Two areas of concern that have emerged from several DOE meetings on exascale systems (machines with 100 million cores) are runtime systems which can function at that scale, and fault management. The Fault Oblivious Exascale (FOX) project aims to build a software stack that combines the management of these two issues; a work-queue based runtime which is designed to naturally accommodate failure as just another event in which a computational component failed to complete.
The team is exploring fault isolation and recovery across the entire stack from the operating system, through the runtime, up into the application. The core of this approach is based upon a fault-tolerant distributed data store, and a task management system built on top of that. The approach will provide both file system interfaces to these systems services, as well as more tightly coupled runtime interfaces to support a wide range of programming models. As there are no exascale systems, INCITE time on a petascale system will be used to test the FOX environment, specifically:
- New quantum chemistry kernel implementations using a work queue mode, developed by PNNL, SNL and OSU.

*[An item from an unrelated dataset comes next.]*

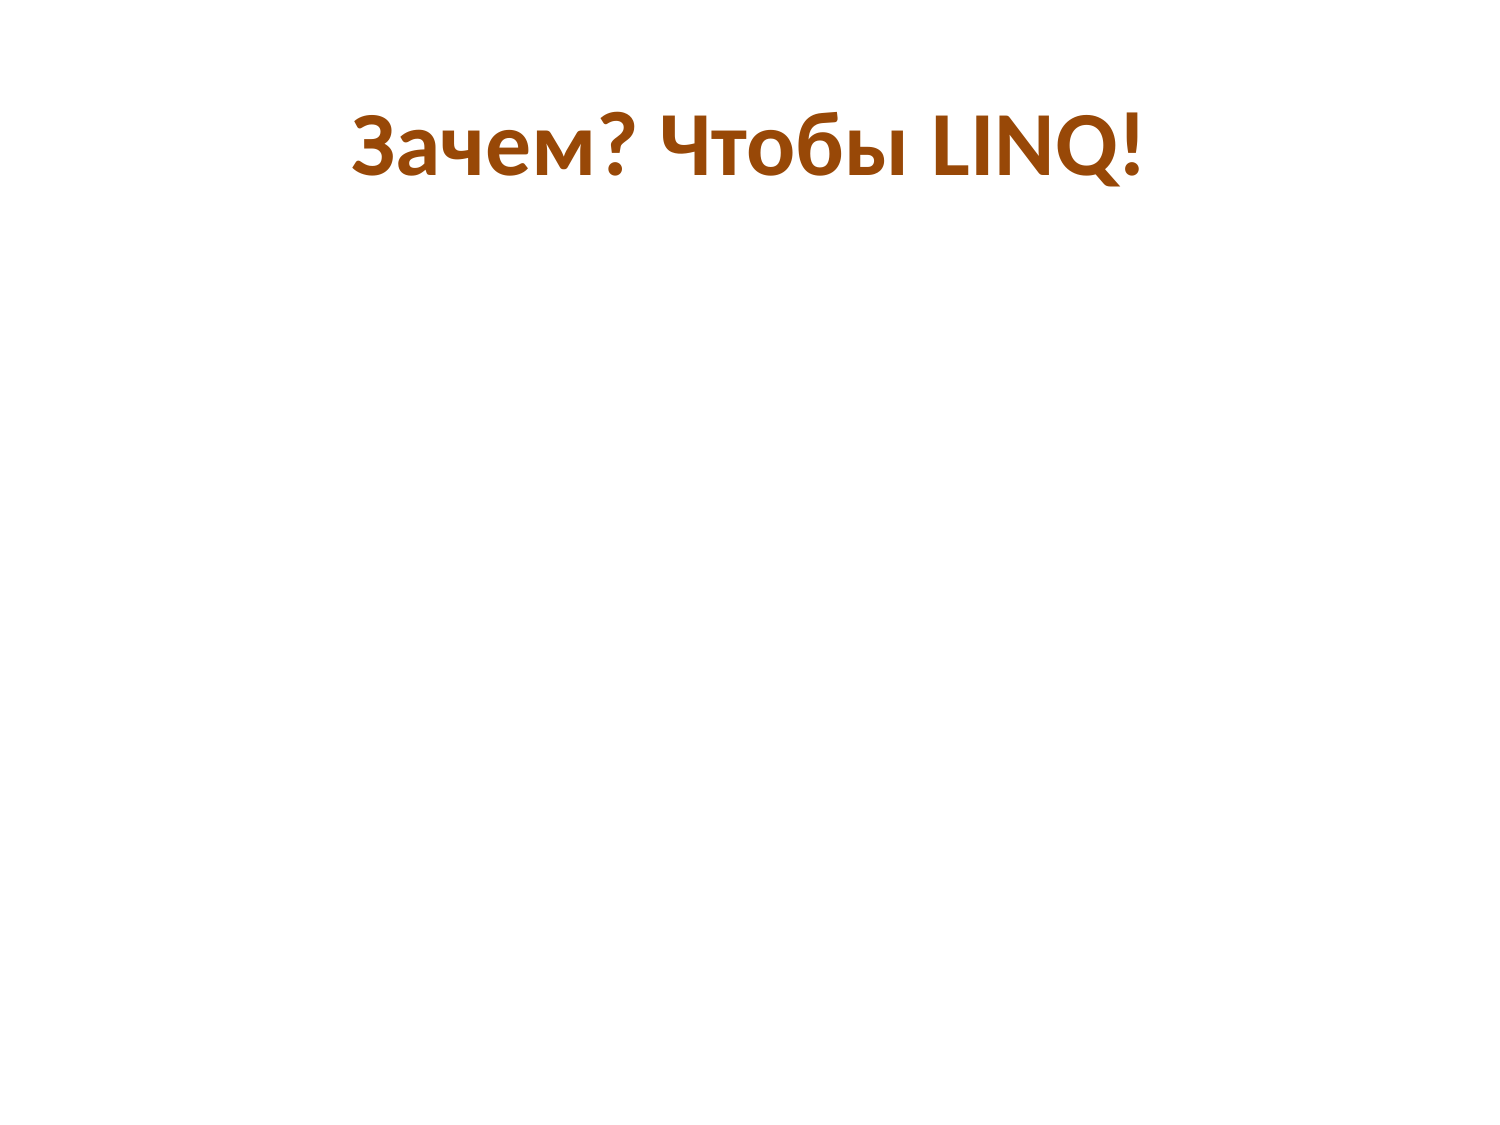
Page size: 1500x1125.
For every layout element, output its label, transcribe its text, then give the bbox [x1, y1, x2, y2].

title Зачем? Чтобы LINQ! [75, 45, 1425, 233]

- A petascale implementation of a distributed data store based on Kyoto Cabinet, being ported to HPC platforms by LLNL and SNL.
- SESA, a new HPC OS for petascale systems, developed by BU, IBM and U. Karlsruhe.
- An asynchronous graph traversal application based on a distributed work-queue model, developed at LLNL.
The result of this work will be new applications environments for DOE use, and results from software and library development that the vendor can use to guide development of future exascale systems.